In the Tribune's Active Times of July 1, p 8, the lawyer explained a living will in one sentence, "A Living Will Instructs your healthcare provider to withdraw life support if you are terminally ill or in a vegetative state thereby protecting your estate from continued economic loss."
Several words (in italics) deserve comment:
Instructs and withdraw life support: Whether the will says that or not, depends on the instructions given to your proxy who would then inform medical personnel.
Terminally: Rather vague verbiage subject to a wide medical interpretation.
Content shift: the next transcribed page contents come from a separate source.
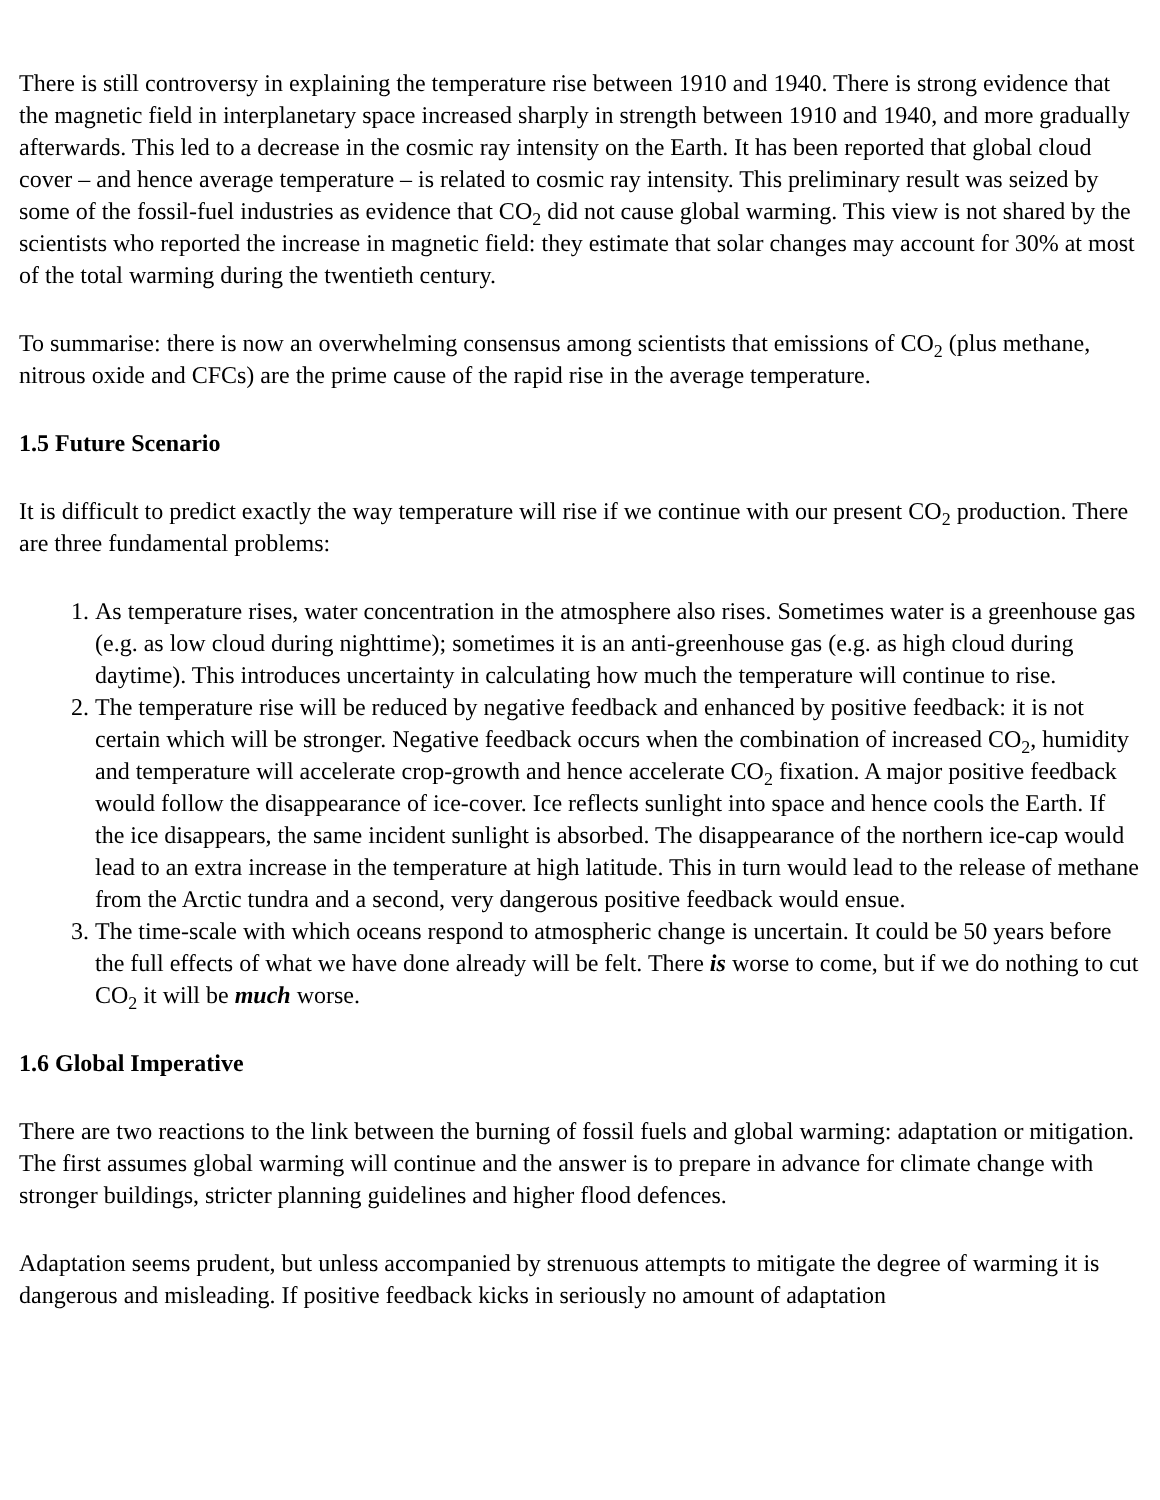There is still controversy in explaining the temperature rise between 1910 and 1940. There is strong evidence that the magnetic field in interplanetary space increased sharply in strength between 1910 and 1940, and more gradually afterwards. This led to a decrease in the cosmic ray intensity on the Earth. It has been reported that global cloud cover – and hence average temperature – is related to cosmic ray intensity. This preliminary result was seized by some of the fossil-fuel industries as evidence that CO<sub>2</sub> did not cause global warming. This view is not shared by the scientists who reported the increase in magnetic field: they estimate that solar changes may account for 30% at most of the total warming during the twentieth century.
To summarise: there is now an overwhelming consensus among scientists that emissions of CO<sub>2</sub> (plus methane, nitrous oxide and CFCs) are the prime cause of the rapid rise in the average temperature.
1.5 Future Scenario
It is difficult to predict exactly the way temperature will rise if we continue with our present CO<sub>2</sub> production. There are three fundamental problems:
1. As temperature rises, water concentration in the atmosphere also rises. Sometimes water is a greenhouse gas (e.g. as low cloud during nighttime); sometimes it is an anti-greenhouse gas (e.g. as high cloud during daytime). This introduces uncertainty in calculating how much the temperature will continue to rise.
2. The temperature rise will be reduced by negative feedback and enhanced by positive feedback: it is not certain which will be stronger. Negative feedback occurs when the combination of increased CO<sub>2</sub>, humidity and temperature will accelerate crop-growth and hence accelerate CO<sub>2</sub> fixation. A major positive feedback would follow the disappearance of ice-cover. Ice reflects sunlight into space and hence cools the Earth. If the ice disappears, the same incident sunlight is absorbed. The disappearance of the northern ice-cap would lead to an extra increase in the temperature at high latitude. This in turn would lead to the release of methane from the Arctic tundra and a second, very dangerous positive feedback would ensue.
3. The time-scale with which oceans respond to atmospheric change is uncertain. It could be 50 years before the full effects of what we have done already will be felt. There is worse to come, but if we do nothing to cut CO<sub>2</sub> it will be much worse.
1.6 Global Imperative
There are two reactions to the link between the burning of fossil fuels and global warming: adaptation or mitigation. The first assumes global warming will continue and the answer is to prepare in advance for climate change with stronger buildings, stricter planning guidelines and higher flood defences.
Adaptation seems prudent, but unless accompanied by strenuous attempts to mitigate the degree of warming it is dangerous and misleading. If positive feedback kicks in seriously no amount of adaptation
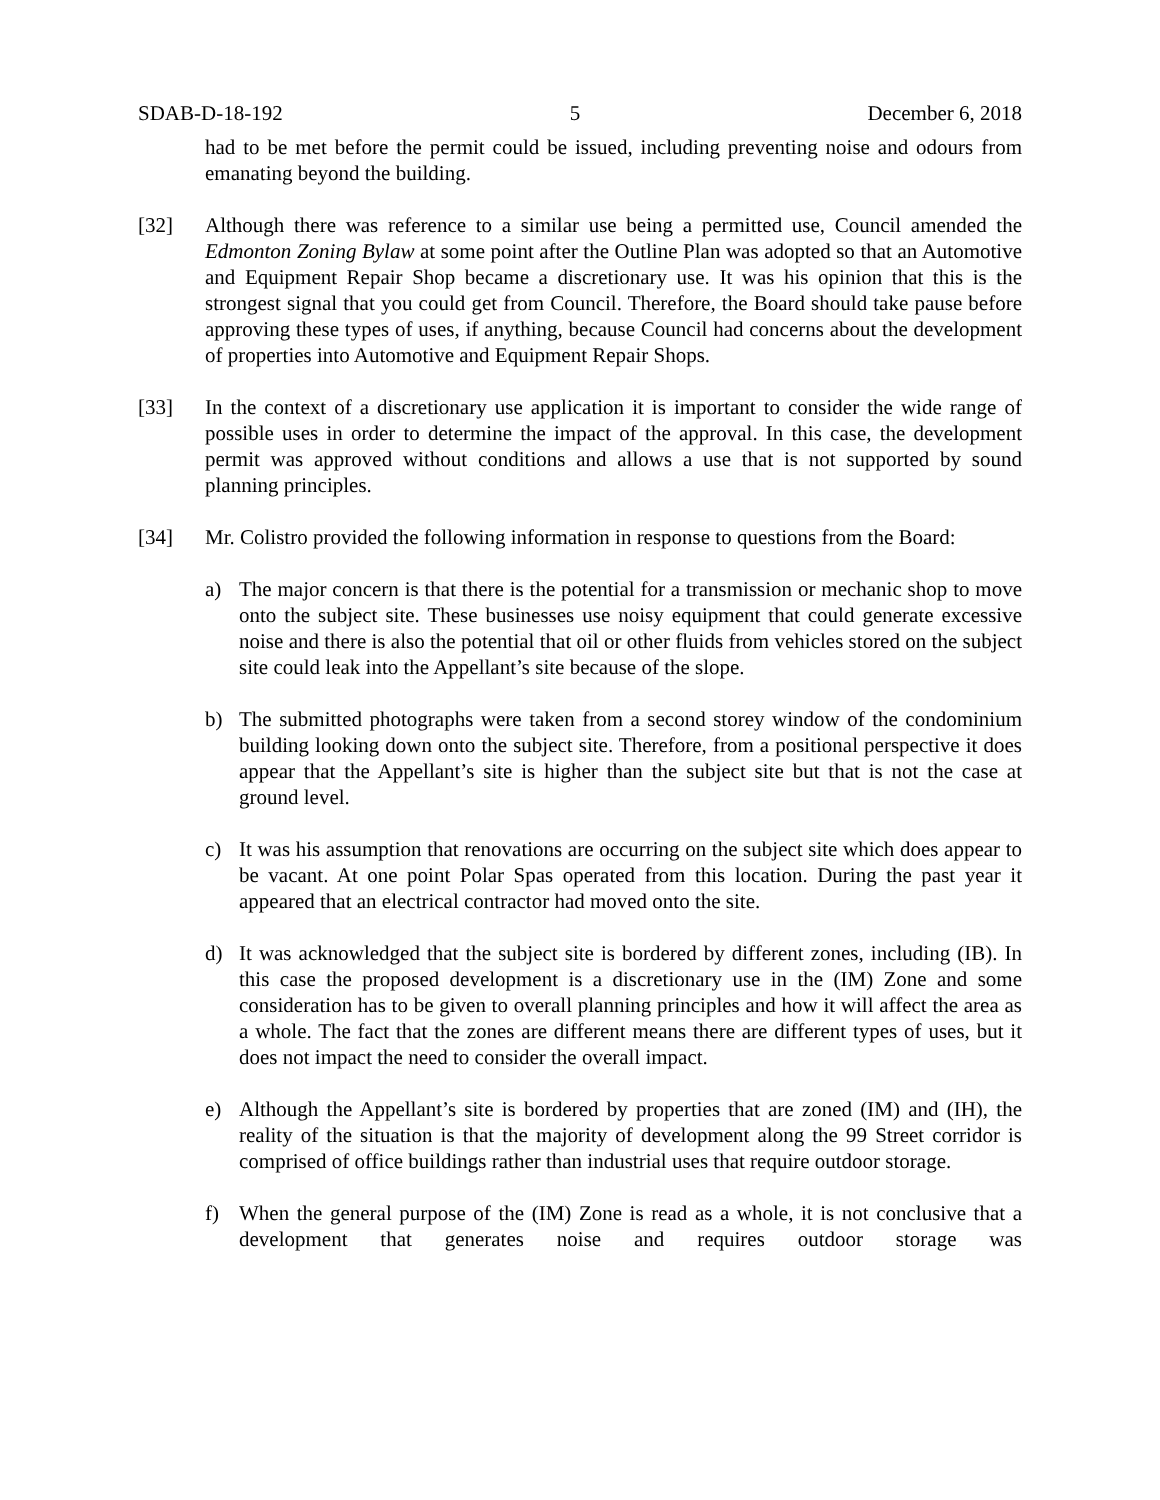SDAB-D-18-192 5 December 6, 2018
had to be met before the permit could be issued, including preventing noise and odours from emanating beyond the building.
[32] Although there was reference to a similar use being a permitted use, Council amended the Edmonton Zoning Bylaw at some point after the Outline Plan was adopted so that an Automotive and Equipment Repair Shop became a discretionary use. It was his opinion that this is the strongest signal that you could get from Council. Therefore, the Board should take pause before approving these types of uses, if anything, because Council had concerns about the development of properties into Automotive and Equipment Repair Shops.
[33] In the context of a discretionary use application it is important to consider the wide range of possible uses in order to determine the impact of the approval. In this case, the development permit was approved without conditions and allows a use that is not supported by sound planning principles.
[34] Mr. Colistro provided the following information in response to questions from the Board:
a) The major concern is that there is the potential for a transmission or mechanic shop to move onto the subject site. These businesses use noisy equipment that could generate excessive noise and there is also the potential that oil or other fluids from vehicles stored on the subject site could leak into the Appellant’s site because of the slope.
b) The submitted photographs were taken from a second storey window of the condominium building looking down onto the subject site. Therefore, from a positional perspective it does appear that the Appellant’s site is higher than the subject site but that is not the case at ground level.
c) It was his assumption that renovations are occurring on the subject site which does appear to be vacant. At one point Polar Spas operated from this location. During the past year it appeared that an electrical contractor had moved onto the site.
d) It was acknowledged that the subject site is bordered by different zones, including (IB). In this case the proposed development is a discretionary use in the (IM) Zone and some consideration has to be given to overall planning principles and how it will affect the area as a whole. The fact that the zones are different means there are different types of uses, but it does not impact the need to consider the overall impact.
e) Although the Appellant’s site is bordered by properties that are zoned (IM) and (IH), the reality of the situation is that the majority of development along the 99 Street corridor is comprised of office buildings rather than industrial uses that require outdoor storage.
f) When the general purpose of the (IM) Zone is read as a whole, it is not conclusive that a development that generates noise and requires outdoor storage was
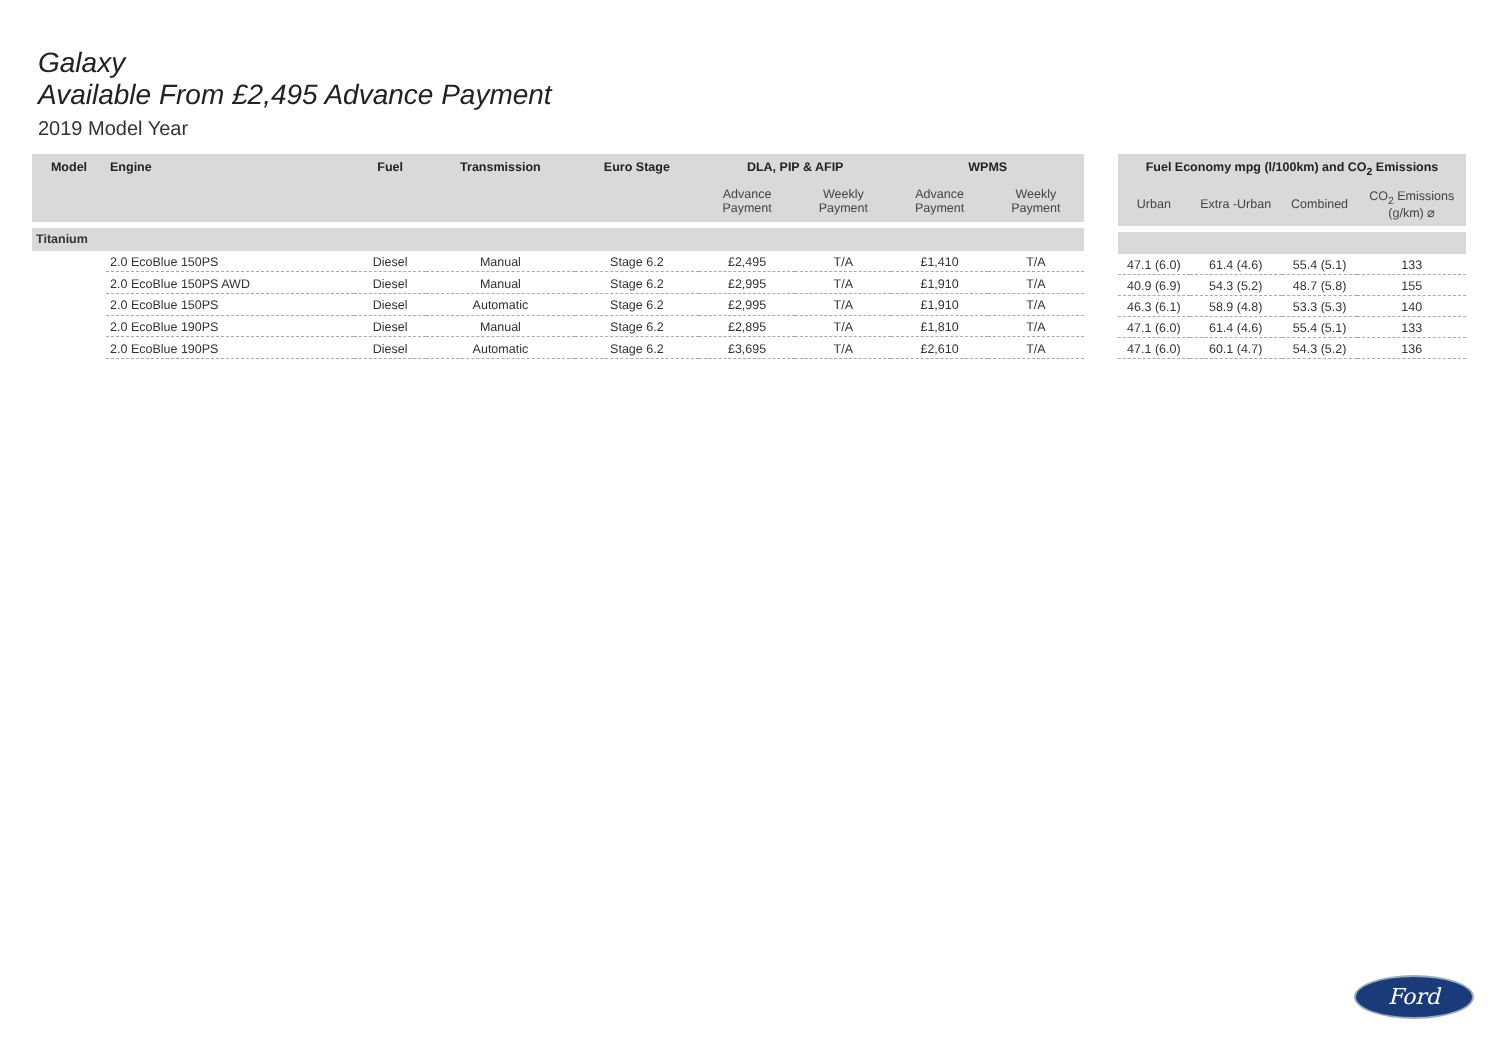Galaxy
Available From £2,495 Advance Payment
2019 Model Year
| Model | Engine | Fuel | Transmission | Euro Stage | DLA, PIP & AFIP | | WPMS | |
| --- | --- | --- | --- | --- | --- | --- | --- | --- |
| | | | | | Advance Payment | Weekly Payment | Advance Payment | Weekly Payment |
| Titanium | | | | | | | | |
| | 2.0 EcoBlue 150PS | Diesel | Manual | Stage 6.2 | £2,495 | T/A | £1,410 | T/A |
| | 2.0 EcoBlue 150PS AWD | Diesel | Manual | Stage 6.2 | £2,995 | T/A | £1,910 | T/A |
| | 2.0 EcoBlue 150PS | Diesel | Automatic | Stage 6.2 | £2,995 | T/A | £1,910 | T/A |
| | 2.0 EcoBlue 190PS | Diesel | Manual | Stage 6.2 | £2,895 | T/A | £1,810 | T/A |
| | 2.0 EcoBlue 190PS | Diesel | Automatic | Stage 6.2 | £3,695 | T/A | £2,610 | T/A |
| Fuel Economy mpg (l/100km) and CO<sub>2</sub> Emissions | | | |
| --- | --- | --- | --- |
| Urban | Extra -Urban | Combined | CO<sub>2</sub> Emissions (g/km) ⌀ |
| 47.1 (6.0) | 61.4 (4.6) | 55.4 (5.1) | 133 |
| 40.9 (6.9) | 54.3 (5.2) | 48.7 (5.8) | 155 |
| 46.3 (6.1) | 58.9 (4.8) | 53.3 (5.3) | 140 |
| 47.1 (6.0) | 61.4 (4.6) | 55.4 (5.1) | 133 |
| 47.1 (6.0) | 60.1 (4.7) | 54.3 (5.2) | 136 |
Ford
A day? A week? A month? A year? Who knows now what medical science may develop in the future?
Vegetative: A derogatory word verging on the edge of defamatory. Humans do not become vegetables. Even in a deep coma, a person may hear, may feel touch, have blood circulation, etc. I do not know any such vegetable. However, I personally know of a case some 50 years ago of a woman lying comatose in a hospital bed for more than seven months; she woke up and went home.
Protecting and economic loss: Truly astounding that a human life is to be evaluated in terms of money! I'm speechless. Let's get rid of grandmother, dad, wife, or sister so that we survivors can use her estate for ourselves? Greed is the source of all evils. I thought lawyers liked to parse words. Possibly I have misparsed the sentence.
Finally, decisions made today about life-issues may change in later time because of changing one's own mind or newly developing medical discoveries and expertise.
As local signs state, "Caution, wet floor." Parsed, "Danger, slippery slope."